Report on St. Helens (United States) — 9 February-15 February 2011
Smithsonian / US Geological Survey Weekly Volcanic Activity Report,
9 February-15 February 2011
Managing Editor: Sally Kuhn Sennert
Please cite this report as:
Global Volcanism Program, 2011. Report on St. Helens (United States). In: Sennert, S K (ed.), Weekly Volcanic Activity Report, 9 February-15 February 2011. Smithsonian Institution and US Geological Survey.
46.2°N, 122.18°W; summit elev. 2549 m
All times are local (unless otherwise noted)
CVO reported that on 14 February a M 4.3 earthquake near Mount St. Helens, felt widely throughout SW Washington and NW Oregon, was followed over the next few hours by several aftershocks up to M 2.8. The three largest aftershocks were also felt. All of the earthquakes were located about 8 km N of the crater, near the Johnston Ridge Observatory, at depths of about 4-6 km. CVO also noted that a previous earthquake swarm had occurred in the same area on 29 January. The Volcano Alert Level remained at Normal and the Aviation Color Code remained at Green.
Geological Summary. Prior to 1980, Mount St. Helens formed a conical, youthful volcano sometimes known as the Fujisan of America.
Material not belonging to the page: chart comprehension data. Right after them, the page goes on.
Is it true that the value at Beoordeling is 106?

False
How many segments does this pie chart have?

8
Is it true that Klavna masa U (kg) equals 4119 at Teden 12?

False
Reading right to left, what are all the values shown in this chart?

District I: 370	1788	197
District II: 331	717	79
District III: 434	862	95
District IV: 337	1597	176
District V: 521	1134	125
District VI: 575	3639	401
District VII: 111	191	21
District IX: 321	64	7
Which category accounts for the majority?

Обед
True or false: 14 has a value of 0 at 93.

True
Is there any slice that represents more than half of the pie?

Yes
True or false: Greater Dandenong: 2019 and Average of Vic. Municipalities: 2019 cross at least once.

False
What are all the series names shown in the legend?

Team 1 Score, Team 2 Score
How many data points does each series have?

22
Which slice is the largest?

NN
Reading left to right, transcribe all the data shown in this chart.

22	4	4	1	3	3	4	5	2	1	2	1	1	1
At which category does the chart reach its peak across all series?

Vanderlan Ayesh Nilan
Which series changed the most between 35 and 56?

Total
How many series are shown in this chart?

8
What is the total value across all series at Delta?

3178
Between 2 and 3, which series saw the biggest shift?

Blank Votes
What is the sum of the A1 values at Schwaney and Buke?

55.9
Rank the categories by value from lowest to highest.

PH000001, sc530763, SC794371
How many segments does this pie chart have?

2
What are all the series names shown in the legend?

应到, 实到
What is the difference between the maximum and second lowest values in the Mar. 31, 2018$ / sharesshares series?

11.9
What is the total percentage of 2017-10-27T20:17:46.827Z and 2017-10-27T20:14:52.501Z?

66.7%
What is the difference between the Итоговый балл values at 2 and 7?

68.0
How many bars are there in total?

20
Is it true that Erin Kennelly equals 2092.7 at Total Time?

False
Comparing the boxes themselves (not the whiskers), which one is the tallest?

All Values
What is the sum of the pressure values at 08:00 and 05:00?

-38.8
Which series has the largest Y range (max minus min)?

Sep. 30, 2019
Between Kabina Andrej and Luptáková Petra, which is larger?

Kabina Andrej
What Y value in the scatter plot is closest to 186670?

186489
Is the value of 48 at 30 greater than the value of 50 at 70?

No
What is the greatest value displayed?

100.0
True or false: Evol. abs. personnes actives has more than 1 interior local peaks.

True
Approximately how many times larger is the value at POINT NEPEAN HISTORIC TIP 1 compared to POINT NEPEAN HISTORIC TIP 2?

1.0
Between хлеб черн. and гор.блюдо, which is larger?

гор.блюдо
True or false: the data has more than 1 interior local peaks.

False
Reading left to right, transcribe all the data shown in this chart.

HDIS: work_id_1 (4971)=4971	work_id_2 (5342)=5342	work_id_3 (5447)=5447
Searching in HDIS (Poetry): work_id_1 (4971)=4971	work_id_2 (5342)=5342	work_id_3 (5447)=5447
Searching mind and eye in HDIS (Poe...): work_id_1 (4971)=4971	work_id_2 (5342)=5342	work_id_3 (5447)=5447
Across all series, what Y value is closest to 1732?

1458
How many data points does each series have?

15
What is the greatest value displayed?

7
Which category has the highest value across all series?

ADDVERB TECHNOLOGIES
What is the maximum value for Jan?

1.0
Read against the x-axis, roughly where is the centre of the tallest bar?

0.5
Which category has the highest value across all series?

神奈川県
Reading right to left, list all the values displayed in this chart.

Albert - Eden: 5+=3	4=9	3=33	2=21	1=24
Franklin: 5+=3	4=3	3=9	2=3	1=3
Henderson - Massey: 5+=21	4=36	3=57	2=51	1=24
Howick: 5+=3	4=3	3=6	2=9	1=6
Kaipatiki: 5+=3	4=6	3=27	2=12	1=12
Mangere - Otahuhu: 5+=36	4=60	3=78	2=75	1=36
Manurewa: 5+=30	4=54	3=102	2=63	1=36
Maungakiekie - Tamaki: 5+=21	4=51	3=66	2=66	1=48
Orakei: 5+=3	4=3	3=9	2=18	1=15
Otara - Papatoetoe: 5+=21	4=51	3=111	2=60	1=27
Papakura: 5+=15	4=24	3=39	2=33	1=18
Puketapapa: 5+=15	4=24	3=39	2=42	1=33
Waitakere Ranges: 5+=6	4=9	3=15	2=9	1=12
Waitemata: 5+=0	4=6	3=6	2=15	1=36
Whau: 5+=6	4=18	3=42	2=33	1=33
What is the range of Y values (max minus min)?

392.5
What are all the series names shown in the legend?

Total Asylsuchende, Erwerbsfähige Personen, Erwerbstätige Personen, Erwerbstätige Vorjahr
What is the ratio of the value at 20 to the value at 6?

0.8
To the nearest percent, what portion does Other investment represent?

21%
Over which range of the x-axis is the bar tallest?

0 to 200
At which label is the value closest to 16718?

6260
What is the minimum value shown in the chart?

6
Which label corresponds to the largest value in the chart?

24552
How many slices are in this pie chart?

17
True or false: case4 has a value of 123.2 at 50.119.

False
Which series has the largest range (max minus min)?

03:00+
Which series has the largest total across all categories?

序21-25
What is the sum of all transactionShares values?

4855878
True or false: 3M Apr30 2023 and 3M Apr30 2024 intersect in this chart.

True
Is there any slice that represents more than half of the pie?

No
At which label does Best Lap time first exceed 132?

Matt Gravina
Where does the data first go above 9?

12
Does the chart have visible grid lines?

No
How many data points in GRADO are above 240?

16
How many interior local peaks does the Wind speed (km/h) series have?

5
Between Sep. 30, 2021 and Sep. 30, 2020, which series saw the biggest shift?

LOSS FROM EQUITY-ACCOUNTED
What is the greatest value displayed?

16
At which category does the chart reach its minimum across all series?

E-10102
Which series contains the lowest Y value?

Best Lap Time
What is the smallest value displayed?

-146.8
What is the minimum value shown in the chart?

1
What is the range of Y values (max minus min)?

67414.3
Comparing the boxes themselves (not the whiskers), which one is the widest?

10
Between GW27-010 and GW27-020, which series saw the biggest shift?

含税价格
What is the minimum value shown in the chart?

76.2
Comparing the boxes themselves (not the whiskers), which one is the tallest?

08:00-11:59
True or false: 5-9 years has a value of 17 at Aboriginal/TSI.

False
During the 1980 eruption the upper 400 m of the summit was removed by slope failure, leaving a 2 x 3.5 km horseshoe-shaped crater now partially filled by a lava dome. Mount St. Helens was formed during nine eruptive periods beginning about 40-50,000 years ago and has been the most active volcano in the Cascade Range during the Holocene. Prior to 2,200 years ago, tephra, lava domes, and pyroclastic flows were erupted, forming the older edifice, but few lava flows extended beyond the base of the volcano. The modern edifice consists of basaltic as well as andesitic and dacitic products from summit and flank vents. Historical eruptions in the 19th century originated from the Goat Rocks area on the north flank, and were witnessed by early settlers.